___ Material for this exercise ___
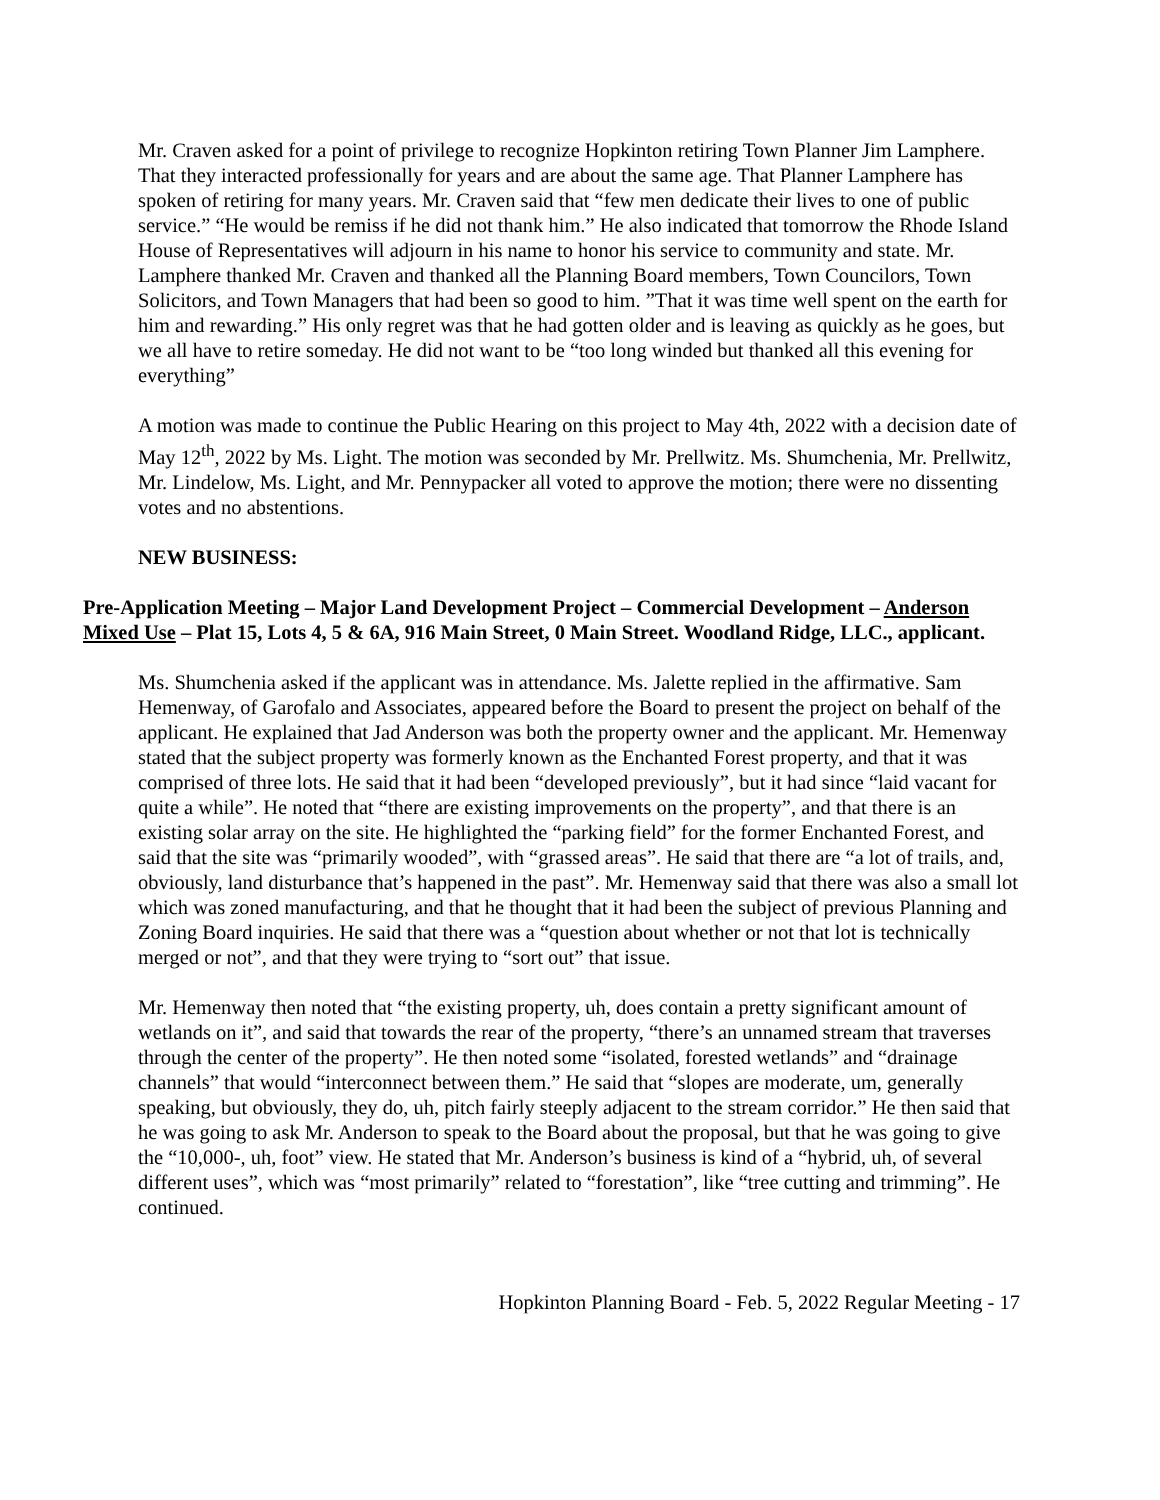Mr. Craven asked for a point of privilege to recognize Hopkinton retiring Town Planner Jim Lamphere. That they interacted professionally for years and are about the same age. That Planner Lamphere has spoken of retiring for many years. Mr. Craven said that “few men dedicate their lives to one of public service.” “He would be remiss if he did not thank him.” He also indicated that tomorrow the Rhode Island House of Representatives will adjourn in his name to honor his service to community and state. Mr. Lamphere thanked Mr. Craven and thanked all the Planning Board members, Town Councilors, Town Solicitors, and Town Managers that had been so good to him. ”That it was time well spent on the earth for him and rewarding.” His only regret was that he had gotten older and is leaving as quickly as he goes, but we all have to retire someday. He did not want to be “too long winded but thanked all this evening for everything”
A motion was made to continue the Public Hearing on this project to May 4th, 2022 with a decision date of May 12<sup>th</sup>, 2022 by Ms. Light. The motion was seconded by Mr. Prellwitz. Ms. Shumchenia, Mr. Prellwitz, Mr. Lindelow, Ms. Light, and Mr. Pennypacker all voted to approve the motion; there were no dissenting votes and no abstentions.
NEW BUSINESS:
Pre-Application Meeting – Major Land Development Project – Commercial Development – Anderson Mixed Use – Plat 15, Lots 4, 5 & 6A, 916 Main Street, 0 Main Street. Woodland Ridge, LLC., applicant.
Ms. Shumchenia asked if the applicant was in attendance. Ms. Jalette replied in the affirmative. Sam Hemenway, of Garofalo and Associates, appeared before the Board to present the project on behalf of the applicant. He explained that Jad Anderson was both the property owner and the applicant. Mr. Hemenway stated that the subject property was formerly known as the Enchanted Forest property, and that it was comprised of three lots. He said that it had been “developed previously”, but it had since “laid vacant for quite a while”. He noted that “there are existing improvements on the property”, and that there is an existing solar array on the site. He highlighted the “parking field” for the former Enchanted Forest, and said that the site was “primarily wooded”, with “grassed areas”. He said that there are “a lot of trails, and, obviously, land disturbance that’s happened in the past”. Mr. Hemenway said that there was also a small lot which was zoned manufacturing, and that he thought that it had been the subject of previous Planning and Zoning Board inquiries. He said that there was a “question about whether or not that lot is technically merged or not”, and that they were trying to “sort out” that issue.
Mr. Hemenway then noted that “the existing property, uh, does contain a pretty significant amount of wetlands on it”, and said that towards the rear of the property, “there’s an unnamed stream that traverses through the center of the property”. He then noted some “isolated, forested wetlands” and “drainage channels” that would “interconnect between them.” He said that “slopes are moderate, um, generally speaking, but obviously, they do, uh, pitch fairly steeply adjacent to the stream corridor.” He then said that he was going to ask Mr. Anderson to speak to the Board about the proposal, but that he was going to give the “10,000-, uh, foot” view. He stated that Mr. Anderson’s business is kind of a “hybrid, uh, of several different uses”, which was “most primarily” related to “forestation”, like “tree cutting and trimming”. He continued.
Hopkinton Planning Board - Feb. 5, 2022 Regular Meeting - 17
___
__What you will do__. Could you filter the entries above for lines holding the string "Meeting" and copy them?

__Result__.
Pre-Application Meeting – Major Land Development Project – Commercial Development – Anderson Mixed Use – Plat 15, Lots 4, 5 & 6A, 916 Main Street, 0 Main Street. Woodland Ridge, LLC., applicant.
Hopkinton Planning Board - Feb. 5, 2022 Regular Meeting - 17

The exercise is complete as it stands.